Em 2020, os dados de “Violência contra a Pessoa”, sistematizados no Relatório, foram os seguintes: abuso de poder (14); ameaça de morte (17); ameaças várias (34); assassinatos (182); homicídio culposo (16); lesões corporais dolosas (8); racismo e discriminação étnico cultural (15); tentativa de assassinato (13); e violência sexual (5). Os registros totalizam 304 casos de violência praticadas contra a pessoa indígena em 2020, contra 277 casos em 2019. Os estados com o maior número de assassinatos de indígenas em 2020, segundo os dados obtidos junto à Secretaria Especial de Saúde Indígena (Sesai) e a secretarias estaduais de saúde, foram Roraima (66), Amazonas (41) e Mato Grosso do Sul (34).

O garimpo avança de modo devastador na Terra Indígena Munduruku, impactando o povo, os rios e a floresta, que foi desmatada em mais de 240 hectares apenas entre os meses de janeiro e abril de 2020, um aumento de 57% relação ao mesmo período do ano anterior. (Foto: Marcos Amend/Greenpeace)

Com base na Lei de Acesso à Informação (LAI), o Cimi também obteve da Sesai dados parciais de suicídio e mortalidade na infância indígena. Em 2020, foram registrados 110 suicídios de indígenas em todo o país. Os estados do Amazonas (42) e Mato Grosso do Sul (28) registraram as maiores ocorrências. Em 2019, foram registrados 133 suicídios. Ainda segundo os dados da Sesai, foram registrados 776 óbitos de crianças de 0 a 5 anos em 2020. Também aqui os estados com maior número de registros foram  Amazonas (250 casos), Roraima (162) e Mato Grosso (87). ‘Tática de guerra contra os povos indígenas’

“É sempre com tristeza e pesar que o Cimi faz essa denúncia. É mais um momento de angústia onde a gente tenta colocar para fora os dados que recebemos e as angústias dos povos que chegam até nós. Nosso objetivo é chamar a atenção dos poderes e da sociedade para que as invasões e esse processo genocida sejam paralisados”, disse Roberto Liebgott, coordenador do Cimi Sul, no ato de lançamento do relatório. Para Liebgott, o governo brasileiro adotou uma espécie de tática de guerra contra os povos indígenas. “A violência neste governo vem sendo padrão na relação que se estabelece com os povos indígenas. A impressão que fica é que o Estado que, anteriormente, era compelido a promover ações de prevenção e fiscalização, mesmo que com omissão e negligência, hoje age no sentido contrário. Age para incentivar, promover e até financiar a violência contra os povos indígenas. Ele incita a prática de crimes contra o próprio patrimônio, uma vez que as terras indígenas são patrimonio da União. É uma antipolítica que a cada dia vai promovendo um pouco mais o genocídio final”, denunciou.

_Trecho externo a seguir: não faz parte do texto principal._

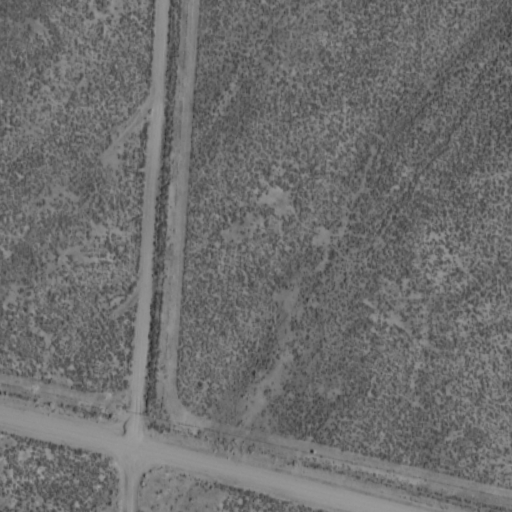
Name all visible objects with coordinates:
road: (156, 260)
road: (199, 461)
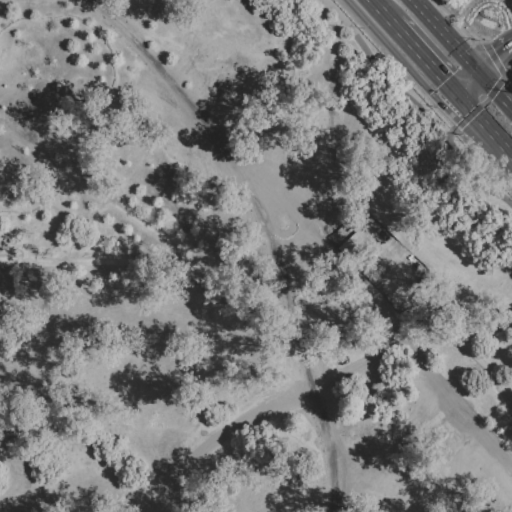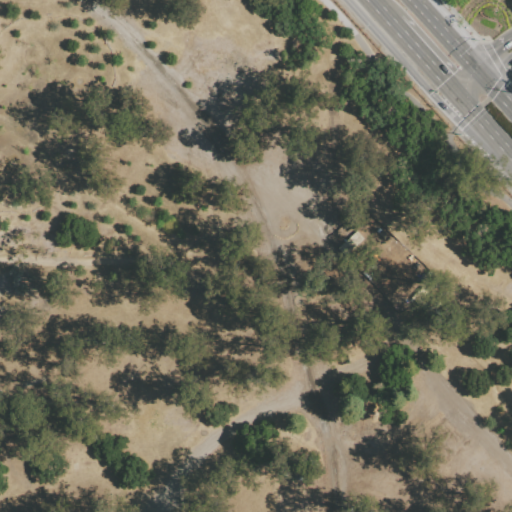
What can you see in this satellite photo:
road: (416, 7)
road: (439, 9)
road: (380, 10)
road: (447, 39)
road: (388, 46)
road: (491, 49)
traffic signals: (492, 49)
road: (418, 53)
road: (496, 65)
road: (476, 72)
road: (459, 75)
traffic signals: (444, 81)
road: (472, 89)
road: (454, 92)
traffic signals: (430, 93)
traffic signals: (496, 93)
road: (497, 94)
road: (419, 102)
road: (471, 113)
road: (476, 118)
road: (456, 121)
road: (502, 146)
road: (234, 164)
park: (241, 269)
road: (220, 299)
road: (421, 425)
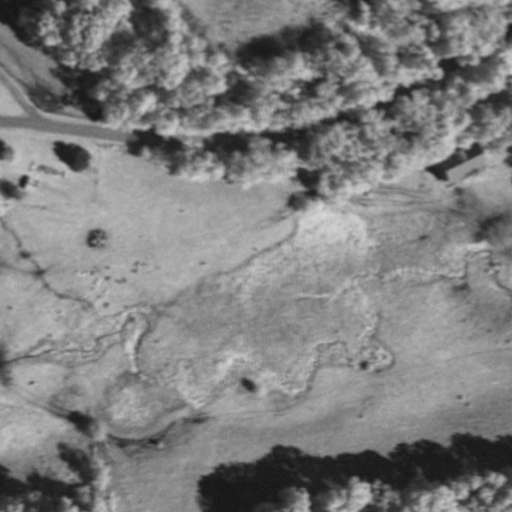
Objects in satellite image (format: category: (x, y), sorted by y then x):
road: (20, 102)
road: (267, 144)
building: (458, 163)
building: (457, 173)
building: (28, 183)
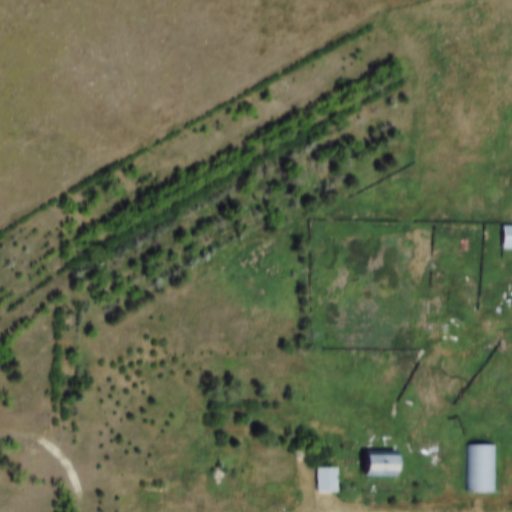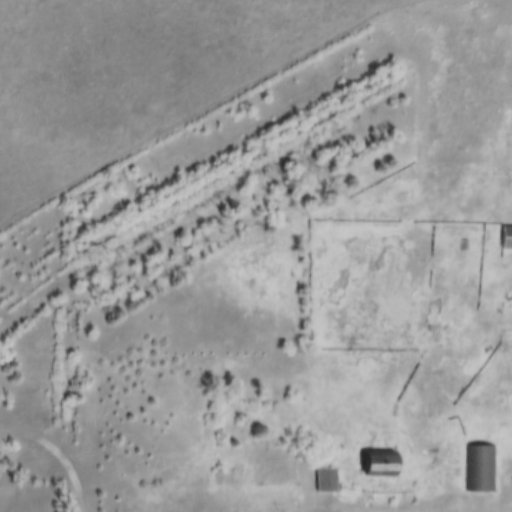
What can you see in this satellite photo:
building: (509, 233)
road: (59, 454)
building: (384, 460)
building: (483, 465)
building: (330, 476)
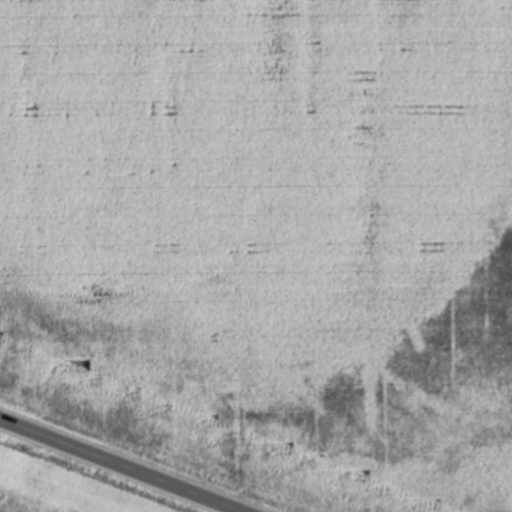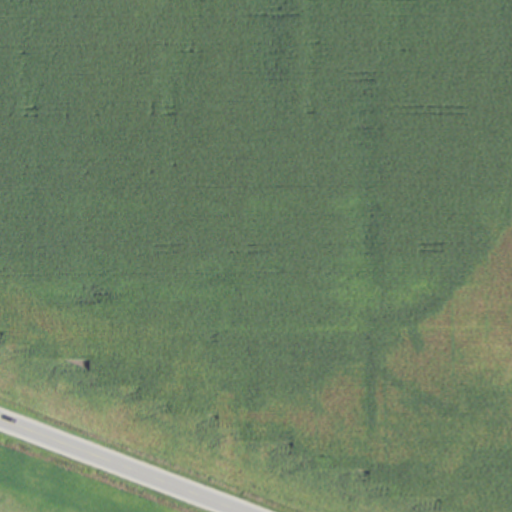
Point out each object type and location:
road: (123, 462)
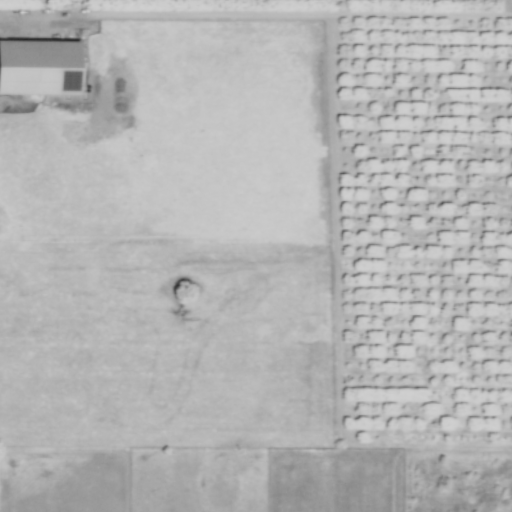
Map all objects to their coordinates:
building: (38, 67)
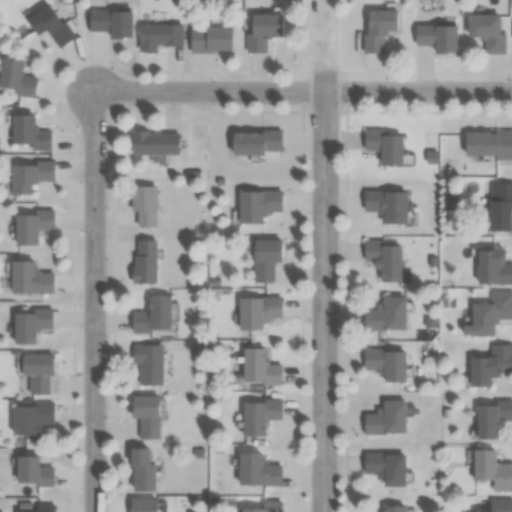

Roberto Antonio Liebgott, coordenador do Cimi Sul. (Foto: Joana Berwanger/Sul21)

A denúncia divulgada nesta quinta-feira, acrescentou o coordenador do Cimi Sul, está embasada em um conjunto de dados e informações que foram recolhidas dos prórpios povos indpigenas, de instituições públicas como o Ministério Público Federal e secretarias estaduais. “A covid acabou virando uma porta aberta para que as invasões se intensificassem. Nunca se invadiu tanto territórios indígenas. A cada dia cada vez mais territórios foram sendo invadidos. 263 terras indígenas sofreram invasões de diferentes tipos, via garimpo ilegal, desmatamento ou loteamento ilegal de terras. A covid também se intenfisicou dentro dos territórios pela abertura sistematica das regras das instruções normativas. Há um movimento dentro do Estado para corroer os direitos indígenas. Tivemos 900 mortes pela covid em um ano. A pandemia, além de ter levado vidas pelo contágio dos vurus, abriu espaço para que invasores cometessem outros tipos de crimes. Ao todo, foram 182 assassinatos de indígenas em 2020. Esses dados demonstram que os povos indígenas estão sendo atacados como se o governo brasileiro tivesse lançado uma guerra contra eles e seus direitos”, concluiu Roberto Liebgott.